▶ Document extract:

# Split Data
- Splits the TIMIT dataset into a `TRAIN`, `VALIDATION`, `TEST` dataset
- Note: the TIMIT dataset already comes with a `TEST` folder so we will simply take a % of the `TEST` dataset for validation

## Step 1) Import Audio
- Create Training Dataset
- Create Test Dataset
- Since TIMIT does not differentiate between Test and Validation, we will manually split the Test into Test and Validation as a downstream task to respect the original naming conventions of the TIMIT dataset

### Motivation
The motivation for creating this dataset is because the existing `timit_asr` Hugging Face datasets do not use the complete TIMIT `TEST` and `TRAIN` data available. 

In addition, we also add  speaker gender and duration of speech.

### Linguistic Distinction in categories
`SA` = "Speaker Accent"/Dialect or Shibboleth sentences designed to highlight dialect region differences
`SX` = Phonetically Compact sentences designed to highlight pairs of phones of interest (i.e. voiced vs unvoiced velar stops) in specific phonetic contexts (i.e. coda position = at the end of a word)

▶ Given records:
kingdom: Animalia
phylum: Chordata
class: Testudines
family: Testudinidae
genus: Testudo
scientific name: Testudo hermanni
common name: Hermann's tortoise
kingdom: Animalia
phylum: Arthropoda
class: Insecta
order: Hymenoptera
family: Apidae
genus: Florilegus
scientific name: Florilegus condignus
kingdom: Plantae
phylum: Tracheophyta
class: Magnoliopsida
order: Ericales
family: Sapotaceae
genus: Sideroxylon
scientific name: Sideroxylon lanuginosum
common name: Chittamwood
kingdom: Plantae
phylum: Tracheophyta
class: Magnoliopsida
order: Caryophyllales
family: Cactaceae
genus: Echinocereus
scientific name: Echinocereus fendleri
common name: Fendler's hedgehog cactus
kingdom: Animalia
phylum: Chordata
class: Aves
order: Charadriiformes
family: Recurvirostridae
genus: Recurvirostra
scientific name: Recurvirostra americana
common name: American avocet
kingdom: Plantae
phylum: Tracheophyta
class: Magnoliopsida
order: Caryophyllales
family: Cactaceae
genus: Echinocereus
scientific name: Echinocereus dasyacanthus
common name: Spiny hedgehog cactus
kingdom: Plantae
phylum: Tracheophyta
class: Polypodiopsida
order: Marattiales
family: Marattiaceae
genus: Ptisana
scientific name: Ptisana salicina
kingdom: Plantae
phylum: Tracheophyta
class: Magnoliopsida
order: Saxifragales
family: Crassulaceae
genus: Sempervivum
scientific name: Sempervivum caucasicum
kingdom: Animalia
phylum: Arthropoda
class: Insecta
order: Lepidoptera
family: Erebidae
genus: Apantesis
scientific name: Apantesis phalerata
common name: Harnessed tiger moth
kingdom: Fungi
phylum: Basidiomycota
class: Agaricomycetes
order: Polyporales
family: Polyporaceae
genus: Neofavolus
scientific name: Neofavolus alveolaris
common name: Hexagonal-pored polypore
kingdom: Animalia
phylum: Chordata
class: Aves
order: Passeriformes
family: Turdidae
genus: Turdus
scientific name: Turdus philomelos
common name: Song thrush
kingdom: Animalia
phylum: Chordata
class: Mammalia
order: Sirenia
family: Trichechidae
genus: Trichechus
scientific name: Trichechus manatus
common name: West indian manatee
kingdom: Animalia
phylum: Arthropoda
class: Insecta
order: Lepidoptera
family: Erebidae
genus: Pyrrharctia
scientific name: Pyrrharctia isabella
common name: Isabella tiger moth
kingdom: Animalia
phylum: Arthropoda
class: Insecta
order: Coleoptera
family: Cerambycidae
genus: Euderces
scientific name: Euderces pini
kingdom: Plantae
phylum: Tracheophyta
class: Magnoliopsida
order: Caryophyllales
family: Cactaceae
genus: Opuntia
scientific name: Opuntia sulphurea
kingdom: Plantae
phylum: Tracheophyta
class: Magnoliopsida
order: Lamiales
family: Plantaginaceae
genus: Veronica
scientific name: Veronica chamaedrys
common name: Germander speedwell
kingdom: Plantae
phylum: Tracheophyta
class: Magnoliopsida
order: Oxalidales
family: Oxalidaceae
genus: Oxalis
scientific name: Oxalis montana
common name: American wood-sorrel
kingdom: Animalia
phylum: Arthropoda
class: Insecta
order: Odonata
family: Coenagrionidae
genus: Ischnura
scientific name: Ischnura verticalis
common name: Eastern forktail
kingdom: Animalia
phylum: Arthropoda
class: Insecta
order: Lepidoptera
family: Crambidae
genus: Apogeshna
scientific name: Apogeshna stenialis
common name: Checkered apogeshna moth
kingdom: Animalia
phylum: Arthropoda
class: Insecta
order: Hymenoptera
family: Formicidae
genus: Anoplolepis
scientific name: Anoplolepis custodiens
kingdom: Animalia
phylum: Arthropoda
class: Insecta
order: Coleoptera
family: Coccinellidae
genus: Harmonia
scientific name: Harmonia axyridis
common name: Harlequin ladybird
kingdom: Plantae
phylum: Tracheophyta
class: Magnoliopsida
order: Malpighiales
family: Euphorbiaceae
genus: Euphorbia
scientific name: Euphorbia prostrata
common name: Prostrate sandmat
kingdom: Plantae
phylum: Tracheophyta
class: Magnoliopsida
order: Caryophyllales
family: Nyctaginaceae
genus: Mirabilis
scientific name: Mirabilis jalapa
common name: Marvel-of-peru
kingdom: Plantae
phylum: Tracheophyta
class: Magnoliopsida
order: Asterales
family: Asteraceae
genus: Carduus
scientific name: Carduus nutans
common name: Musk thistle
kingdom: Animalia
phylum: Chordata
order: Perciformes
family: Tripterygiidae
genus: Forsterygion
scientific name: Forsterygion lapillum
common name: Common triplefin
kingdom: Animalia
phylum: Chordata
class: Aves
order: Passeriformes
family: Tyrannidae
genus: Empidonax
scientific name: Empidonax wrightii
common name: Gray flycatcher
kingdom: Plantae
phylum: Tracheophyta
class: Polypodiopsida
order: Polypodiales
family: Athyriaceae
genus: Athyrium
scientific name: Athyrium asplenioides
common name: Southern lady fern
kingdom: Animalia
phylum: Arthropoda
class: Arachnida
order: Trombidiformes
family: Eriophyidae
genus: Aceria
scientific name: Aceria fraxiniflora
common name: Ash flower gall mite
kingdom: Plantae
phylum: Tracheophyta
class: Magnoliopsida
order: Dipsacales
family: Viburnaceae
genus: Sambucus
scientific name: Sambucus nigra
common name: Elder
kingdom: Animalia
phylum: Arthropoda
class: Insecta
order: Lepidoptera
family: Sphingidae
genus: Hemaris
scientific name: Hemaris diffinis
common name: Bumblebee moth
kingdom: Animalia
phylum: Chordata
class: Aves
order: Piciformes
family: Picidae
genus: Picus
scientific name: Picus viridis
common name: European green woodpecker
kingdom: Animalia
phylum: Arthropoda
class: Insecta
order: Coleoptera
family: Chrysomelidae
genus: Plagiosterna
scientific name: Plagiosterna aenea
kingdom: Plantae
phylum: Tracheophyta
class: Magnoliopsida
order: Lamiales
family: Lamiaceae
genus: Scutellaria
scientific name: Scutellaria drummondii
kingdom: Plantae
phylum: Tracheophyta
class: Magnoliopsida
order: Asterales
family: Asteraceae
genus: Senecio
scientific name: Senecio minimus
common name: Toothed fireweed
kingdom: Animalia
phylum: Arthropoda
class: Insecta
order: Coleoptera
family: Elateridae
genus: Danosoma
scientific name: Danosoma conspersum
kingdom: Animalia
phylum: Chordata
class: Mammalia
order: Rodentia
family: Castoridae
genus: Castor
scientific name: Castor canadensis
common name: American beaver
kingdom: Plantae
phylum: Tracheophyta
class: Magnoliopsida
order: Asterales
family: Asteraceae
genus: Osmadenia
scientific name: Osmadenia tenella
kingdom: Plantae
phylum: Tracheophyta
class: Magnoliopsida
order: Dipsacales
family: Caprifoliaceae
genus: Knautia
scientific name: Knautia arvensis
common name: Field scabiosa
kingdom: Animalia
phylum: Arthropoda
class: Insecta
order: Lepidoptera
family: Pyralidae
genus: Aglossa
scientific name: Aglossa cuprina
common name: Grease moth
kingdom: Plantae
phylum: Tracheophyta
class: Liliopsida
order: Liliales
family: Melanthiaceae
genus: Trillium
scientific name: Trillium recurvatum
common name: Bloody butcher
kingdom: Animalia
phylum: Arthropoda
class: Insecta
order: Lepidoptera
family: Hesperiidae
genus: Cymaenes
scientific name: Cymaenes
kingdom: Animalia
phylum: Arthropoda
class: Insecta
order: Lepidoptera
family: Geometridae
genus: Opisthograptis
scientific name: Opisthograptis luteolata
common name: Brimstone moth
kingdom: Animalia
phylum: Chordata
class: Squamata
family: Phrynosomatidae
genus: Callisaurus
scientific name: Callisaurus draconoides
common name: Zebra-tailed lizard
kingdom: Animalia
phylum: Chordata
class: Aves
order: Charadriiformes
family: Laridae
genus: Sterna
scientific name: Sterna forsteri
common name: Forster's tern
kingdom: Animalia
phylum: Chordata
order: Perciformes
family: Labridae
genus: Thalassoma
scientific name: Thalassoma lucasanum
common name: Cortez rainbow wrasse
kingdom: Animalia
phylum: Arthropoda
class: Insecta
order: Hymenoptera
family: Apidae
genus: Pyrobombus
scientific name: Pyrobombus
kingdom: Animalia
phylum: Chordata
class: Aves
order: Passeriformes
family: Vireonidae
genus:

▶ What to do:
(A) Translate this sentence from the TIMIT data-split notes into Spanish: "The motivation for creating this dataset is because the existing `timit_asr` Hugging Face datasets do not use the complete TIMIT `TEST` and `TRAIN` data available."
(B) Reproduce word for word the part of the TIMIT data-split notes that runs from "# Split Data" down to "duration of speech.".
(C) Extend the notes on splitting the TIMIT dataset, starting after the `SX` entry that ends them.

▶ Responses to the tasks:
(A) La motivación para crear este conjunto de datos es que los conjuntos de datos `timit_asr` existentes de Hugging Face no utilizan todos los datos `TEST` y `TRAIN` de TIMIT disponibles.

(B)
# Split Data
- Splits the TIMIT dataset into a `TRAIN`, `VALIDATION`, `TEST` dataset
- Note: the TIMIT dataset already comes with a `TEST` folder so we will simply take a % of the `TEST` dataset for validation

## Step 1) Import Audio
- Create Training Dataset
- Create Test Dataset
- Since TIMIT does not differentiate between Test and Validation, we will manually split the Test into Test and Validation as a downstream task to respect the original naming conventions of the TIMIT dataset

### Motivation
The motivation for creating this dataset is because the existing `timit_asr` Hugging Face datasets do not use the complete TIMIT `TEST` and `TRAIN` data available. 

In addition, we also add  speaker gender and duration of speech.

(C)
`SI` = Phonetically Diverse sentences designed to highlight many different phonemes and sentence types per speaker

In [16]:
from datasets import Dataset, Audio, DatasetDict, load
import os

In [2]:
from timit_metadata_extractors import get_transcription_detail, get_speech_duration, get_replace_ending, get_timit_path, get_speaker_info, get_sentence_info, get_text

In [3]:
PATH_TO_TIMIT = "../data/input_data/TIMIT-Database/TIMIT"

In [4]:
def get_audio_files(dir: str, file_type: str = "wav") -> dict[tuple[str, list[str]], tuple[str, list[str]]]:
    """
    Walks through every directory in `dir` and returns all files which end in `file_type`
    """

    audio_paths = []

    # Walk through each directory
    for dirpath, _dirnames, filenames in os.walk(dir):
        # Check each file in the directory
        for file_name in filenames:
            # If the `file_type` matches
            if file_name.endswith(file_type):
                # Add that file
                full_local_path = os.path.join(dirpath, file_name)
                audio_paths.append(full_local_path)
    return audio_paths

In [5]:
# Quick sanity check that we get the appropriate local paths and task names
paths = get_audio_files("../data/input_data/TIMIT-Database/TIMIT/TEST")
print("local paths", paths[:3])

local paths ['../data/input_data/TIMIT-Database/TIMIT/TEST/DR4/MGMM0/SX139.wav', '../data/input_data/TIMIT-Database/TIMIT/TEST/DR4/MGMM0/SA2.wav', '../data/input_data/TIMIT-Database/TIMIT/TEST/DR4/MGMM0/SX229.wav']


In [6]:
train_path = os.path.join(PATH_TO_TIMIT, "TRAIN")
testvalidation_path = os.path.join(PATH_TO_TIMIT, "TEST")

In [7]:
# TODO REMOVE AFTER DEBUGGING
# train_dataset = Dataset.from_dict(
#     {
#         "audio": [audio_path for audio_path in get_audio_files(train_path)][:1]
#     }
# ).cast_column("audio", Audio())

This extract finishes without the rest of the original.